Prima Enrico Costa, poi Mariastella Gelmini, Mara Carfagna e Giusy Versace. La diaspora da Azione non sembra ancora conclusa. Il partito di Carlo Calenda sta perdendo pezzi da novanta sul piano mediatico e anche seggi preziosi in parlamento, tutti in uscita verso il centrodestra: chi come Costa c’è già approdato ed è stato accolto a braccia aperte da Forza Italia, le altre stanno accuratamente costruendo un percorso di rientro che passa dal misto come primo passo verso Noi Moderati.

A propiziare il passaggio ci ha già pensato il presidente Maurizio Lupi, che ha cesellato una nota in cui parla di «grande rispetto per il disagio politico di chi si è impegnato per costruire una forza centrista e poi, pur non avendo una storia personale di sinistra, si è ritrovato di fatto nel campo largo» e per questo è necessario che il centrodestra si apra «agli amici impegnati in politica che vengono dalla nostra storia – persone come Mara Carfagna, Mariastella Gelmini e Giusy Versace – e che possono con la loro autorevolezza costruire un percorso per rafforzare l'area moderata».

Un invito chiaro ma democristianamente felpato, unguento dopo la staffilata d’addio alle tre di Carlo Calenda, il quale le ha definite «incoerenti».

Eppure, il passo nel centrodestra per le due difficilmente sarà indolore: su di loro, infatti, pesa ancora fortemente il veto di Forza Italia.

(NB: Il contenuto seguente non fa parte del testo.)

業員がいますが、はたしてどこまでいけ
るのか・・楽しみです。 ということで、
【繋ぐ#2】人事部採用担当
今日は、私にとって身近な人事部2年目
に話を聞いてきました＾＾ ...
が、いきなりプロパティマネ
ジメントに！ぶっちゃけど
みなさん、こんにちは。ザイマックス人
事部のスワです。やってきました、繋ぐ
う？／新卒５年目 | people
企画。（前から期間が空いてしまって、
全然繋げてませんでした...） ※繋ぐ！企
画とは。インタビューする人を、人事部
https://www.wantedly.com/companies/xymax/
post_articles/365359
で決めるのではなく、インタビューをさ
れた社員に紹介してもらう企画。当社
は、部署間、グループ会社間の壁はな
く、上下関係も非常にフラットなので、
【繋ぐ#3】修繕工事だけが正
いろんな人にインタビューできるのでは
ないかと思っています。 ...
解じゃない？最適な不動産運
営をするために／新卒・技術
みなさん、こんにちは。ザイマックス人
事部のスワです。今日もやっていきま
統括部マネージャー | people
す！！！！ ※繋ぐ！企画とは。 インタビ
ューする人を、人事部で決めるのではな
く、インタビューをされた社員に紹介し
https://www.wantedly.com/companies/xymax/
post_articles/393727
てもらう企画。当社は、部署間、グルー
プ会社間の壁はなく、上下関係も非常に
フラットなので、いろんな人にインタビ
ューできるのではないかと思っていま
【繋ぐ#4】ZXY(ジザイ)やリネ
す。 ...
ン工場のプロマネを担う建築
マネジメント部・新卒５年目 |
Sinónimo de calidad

In particolare, su Gelmini pesa il giudizio di Licia Ronzulli, su Carfagna di Fulvio Martusciello, è la vulgata interna. Per un via libera dovrà accadere qualcosa a piani alti, possibilmente sulla rotta di Arcore.

La rabbia

Così, tuttavia, la compagine parlamentare di Azione è ridotta al lumicino: oltre a Calenda al Senato regge solo Marco Lombardo, alla Camera invece i deputati sono rimasti in nove.

Il clima è infuocato in particolare contro Gelmini e Carfagna, tacciate di cambiare casacca dopo essere state accolte a braccia aperte pur avendo una storia politica pesante alle spalle. E Calenda – sempre fumantino – non ha fatto nulla per mascherare la rabbia. Eppure, si ragiona internamente, il danno elettorale sarebbe relativo: «Erano due volti riconoscibili, ma la rappresentatività elettorale è un’altra cosa. I voti li ha sempre portati Calenda».

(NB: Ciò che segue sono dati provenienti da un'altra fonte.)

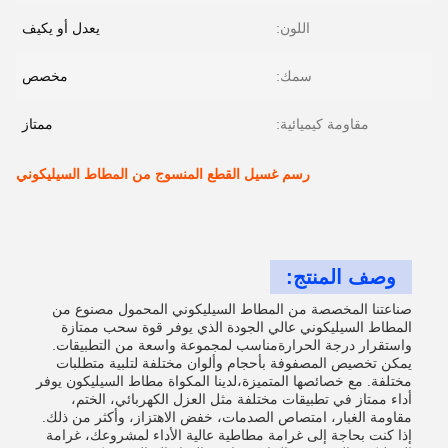
اللون:
يعدل أو يكيف
سمك:
مخصص
مقاومة كيميائية:
ممتاز
رسم غسيل القطع المنسوج من المطاط السيليكوني
وصف المنتج:
صناعتنا المخصصة من المطاط السيليكوني المحمول مصنوع من
المطاط السيليكوني عالي الجودة الذي يوفر قوة سحب ممتازة
واستقرار درجة الحرارةمناسب لمجموعة واسعة من التطبيقات.
يمكن تخصيص المصفوفة بأحجام وألوان مختلفة لتلبية متطلبات
مختلفة. مع خصائصها المتميزة،لدينا المكواة مطاط السيليكون يوفر
أداء ممتاز في تطبيقات مختلفة مثل العزل الكهربائي، الختم،
مقاومة الغبار، امتصاص الصدمات، خفض الاهتزاز، وأكثر من ذلك.
إذا كنت بحاجة إلى غرامة مطاطية عالية الأداء لمشروعك، غرامة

Sintesi brutale e solo parzialmente vera, perché Mariastella Gelmini può ancora contare su una sua nicchia elettorale in Lombardia. Eppure c’è chi, come il componente della segreteria del partito Osvaldo Napoli, guarda il futuro con più ottimismo di prima: «Massimo rispetto per chi va via, ma trovo che in fondo sia stata una scelta chiarificatrice. Così ora non finiremo più sui giornali con i retroscena sul chi va e chi resta nel partito», ragiona. Quella che sembra grande confusione sotto il cielo di Azione renderebbe, invece, la situazione propizia.

Il punto dolente che ha motivato gli addii, però, è politico, tutt’altro che irrilevante: Carfagna e Gelmini, infatti, hanno rinfacciato a Calenda di essersi ormai quasi accasato nel Campo largo che Elly Schlein sta costruendo, senza che dentro al partito sia stato aperto un dibattito politico.

Niente di più falso, secondo Napoli: «Le chiarisco subito che l’adesione di Azione al campo largo non ci sarà mai». O meglio, «ci potrà essere solo un’adesione di volta in volta su base programmatica, come alle regionali».

Parole che potranno far poco piacere a Elly Schlein, tuttavia è un fatto l’adesione di Azione al Campo largo per tutte e tre le prossime regionali. In attesa che gli orizzonti si rischiarino, dunque, la fotografia del presente è quella di un partito in cui Calenda troneggia ma è sempre più solo con il suo 3 per cento, mentre lentamente i suoi eletti si sfilano per accasarsi altrove.